At the parking lot of the Seongju County Office in North Gyeongsang, on July 17, an elementary schooler approached me and handed me a leaflet. “Thaad to protect South Korea? No! It’s targeting China!” I asked if he knew what the leaflet meant and who asked him to distribute it, but he simply bowed and went away without responding.

Since July 12, candlelight vigils have been continuing from 7 p.m. at the county office parking lot. At first, 300 locals gathered voluntarily to protest the deployment of the Terminal High Altitude Area Defense (Thaad) missile defense system in Seongju. By July 17, the number of protesters had grown to 1,500. The Seongju Office of Education estimated that 200 elementary, middle and high school students in the county participated in the protest.
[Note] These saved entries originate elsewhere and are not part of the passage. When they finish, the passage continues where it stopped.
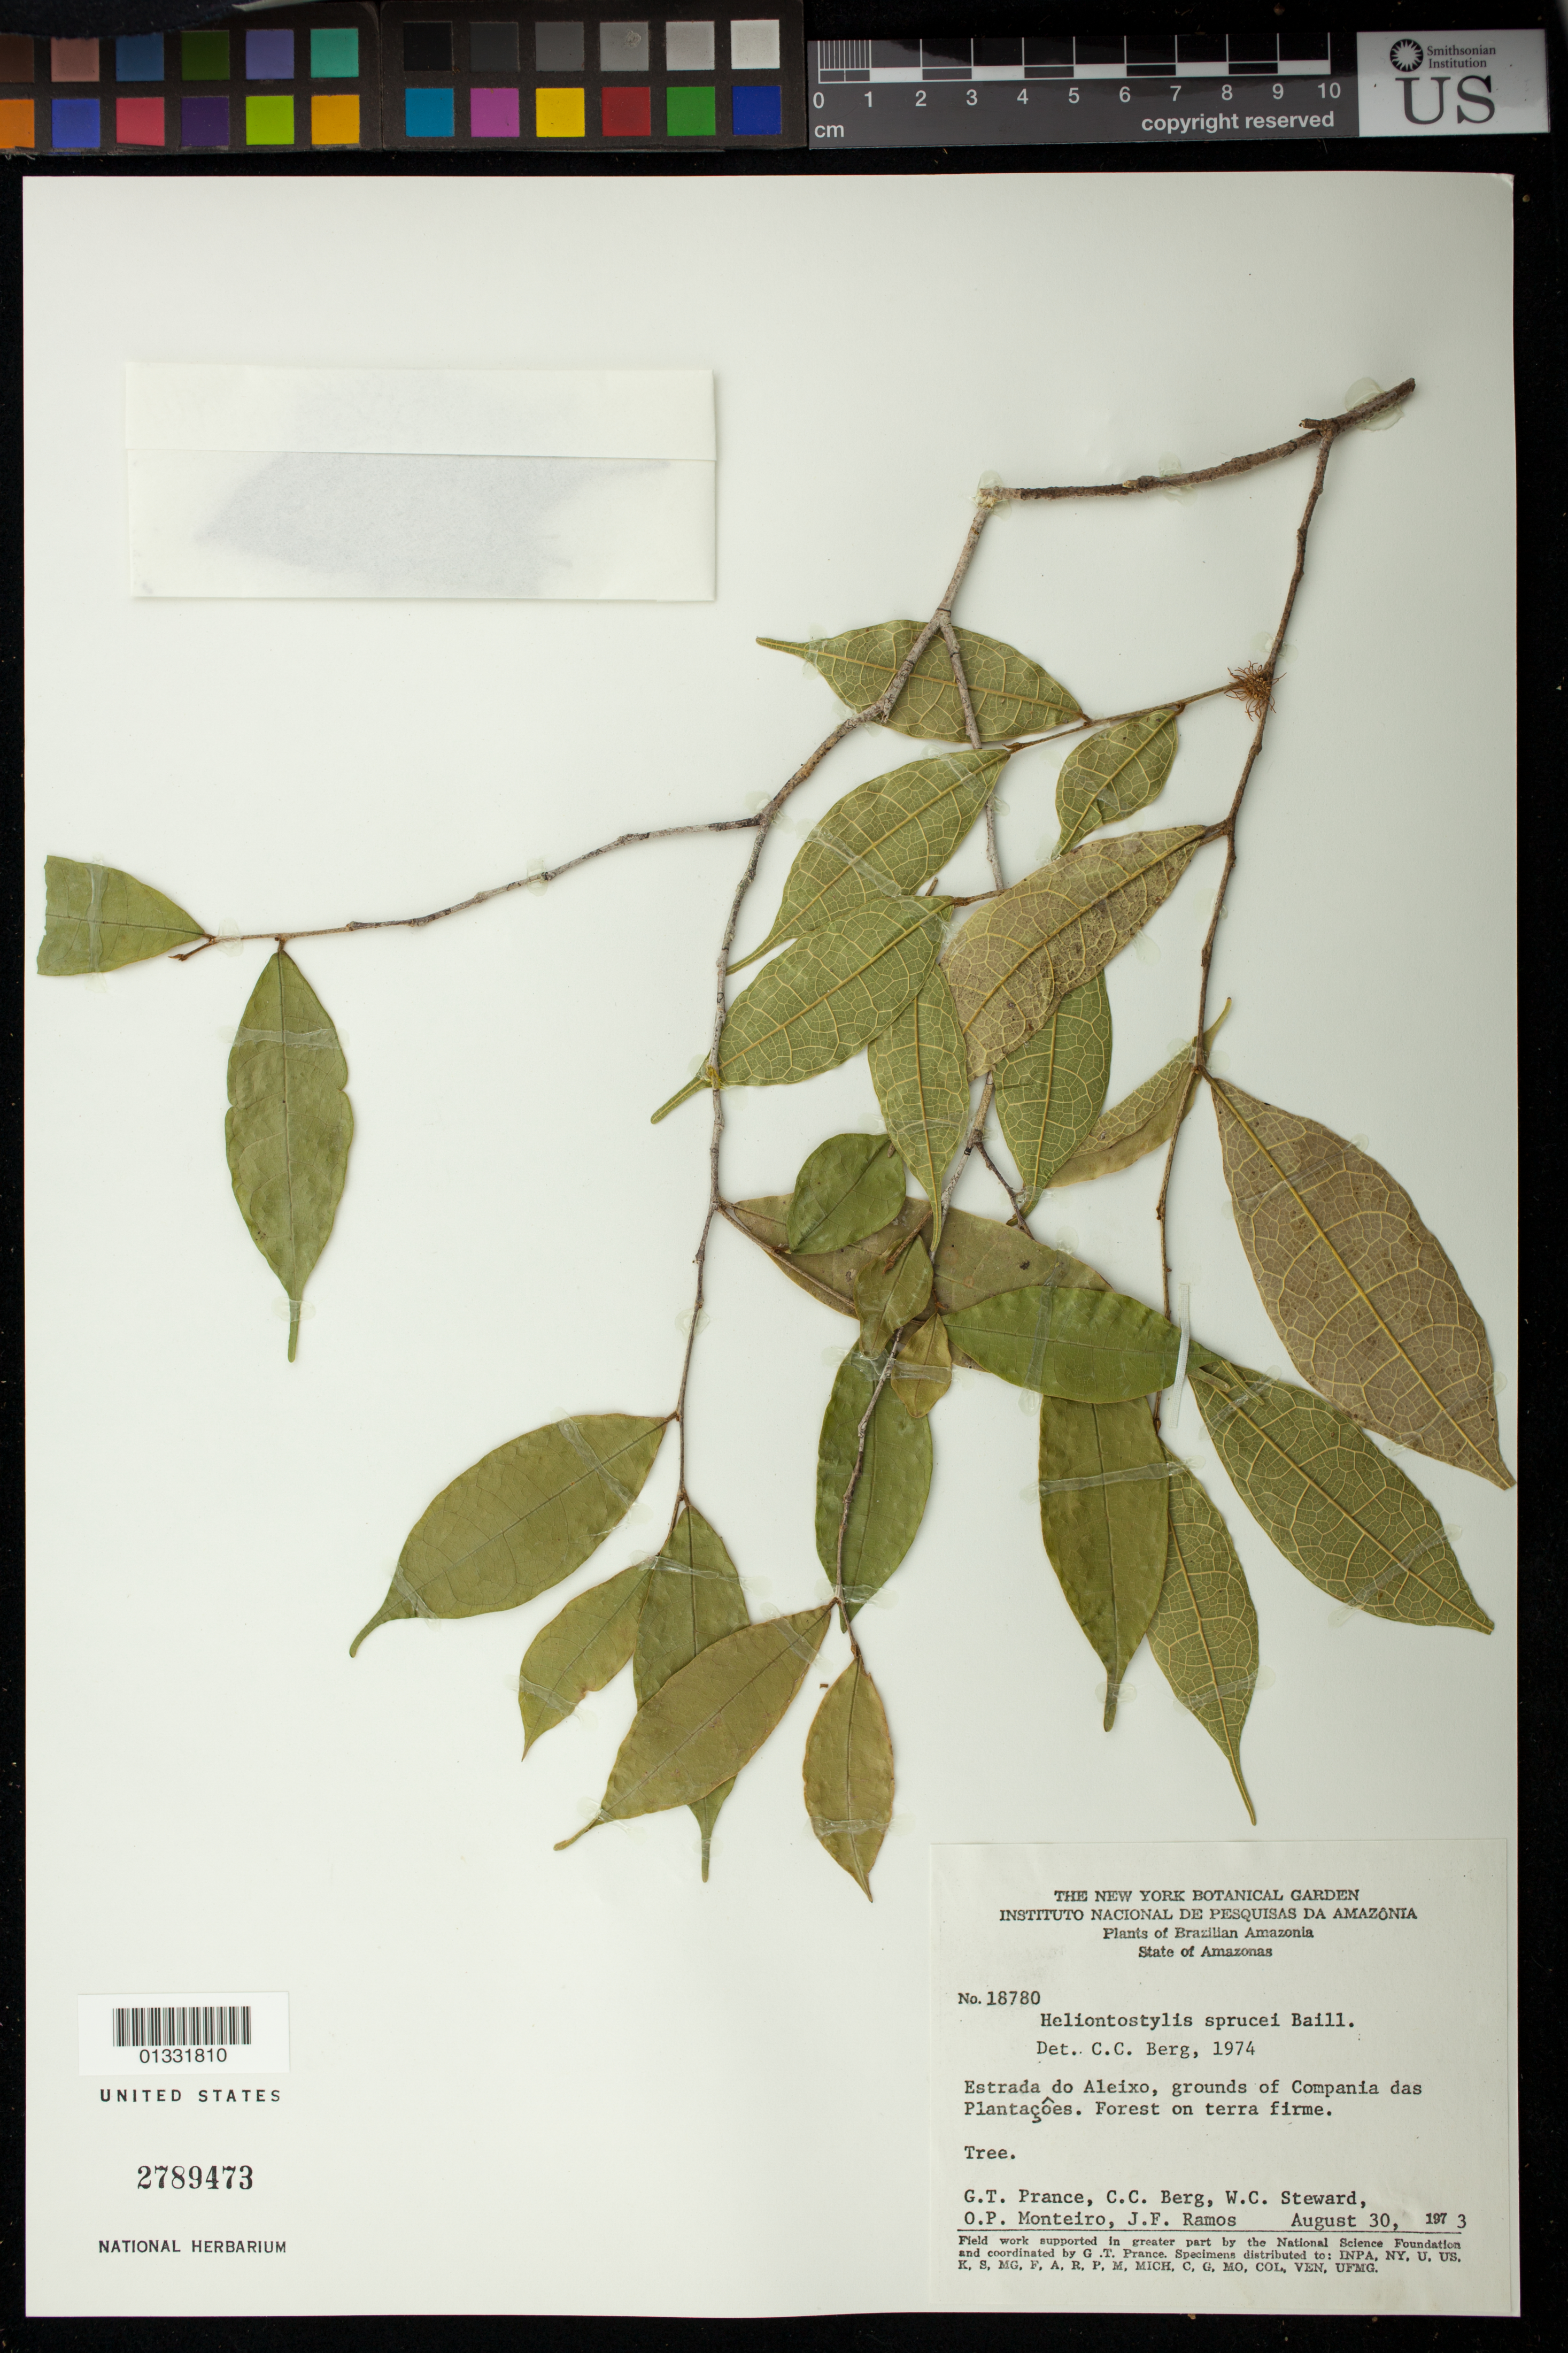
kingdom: Plantae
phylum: Tracheophyta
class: Magnoliopsida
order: Rosales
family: Moraceae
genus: Brosimum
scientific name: Brosimum sprucei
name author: (Baill.) E. M. Gardner & Zerega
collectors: G. T. Prance, C. C. Berg, W. C. Steward, O. P. Monteiro & J. F. Ramos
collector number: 18780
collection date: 1973-08-30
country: Brazil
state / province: Amazonas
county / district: Manaus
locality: Estrada do Aleixo, grounds of Compania das Plantações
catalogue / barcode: US 2789473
On July 15, Prime Minister Hwang Kyo-ahn visited the county office for an information session on the decision to deploy Thaad in Seongju. Hwang said, “Once again, we are sorry that we couldn’t inform you earlier.”

But the residents condemned him and protested, “we oppose the Thaad deployment,” “guarantee us the right to live,” and “you should come live here.” Hwang was surrounded by fuming local residents and tractors for six and half hours.

Hundreds of students witnessed the scene. Many students were close to tears and said that they also oppose the Thaad deployment.

When student participants increased suddenly, the Committee Against Thaad Deployment in Seongju requested parents to make sure their children do not participate in the rallies and protests during the school day, while adding that participating in candlelight vigils after school is voluntary.

The surprise and resistance of Seongju residents was expected as the government suddenly chose Seongju as the Thaad site. It is understandable that the farmers are concerned about the potential damage to melon production. Seonju produces 70 percent of Korea’s melons.

The government is primarily responsible for failing to explain to local residents the possible consequences and issues that the residents are worried about, such as potential health risks, prior to the announcement.

Nevertheless, young students’ participation in the Thaad protests leaves a bitter taste. Some people are worried that it could unfold like the mad cow disease rallies in 2008 did during the Lee Myung-bak administration.

At this juncture, the Committee Against Thaad Deployment declared that it will stage peaceful demonstrations, asking outsiders to stay away from local protests.

Now that peaceful protests will hopefully replace violent rallies, let’s have the grown-ups handle the Thaad issue in a responsible manner. Let’s send young children who are handing out leaflets on a hot summer day back to the classroom.

JoongAng Ilbo, July 20, Page 30

*The author is a national news reporter of the JoongAng Ilbo.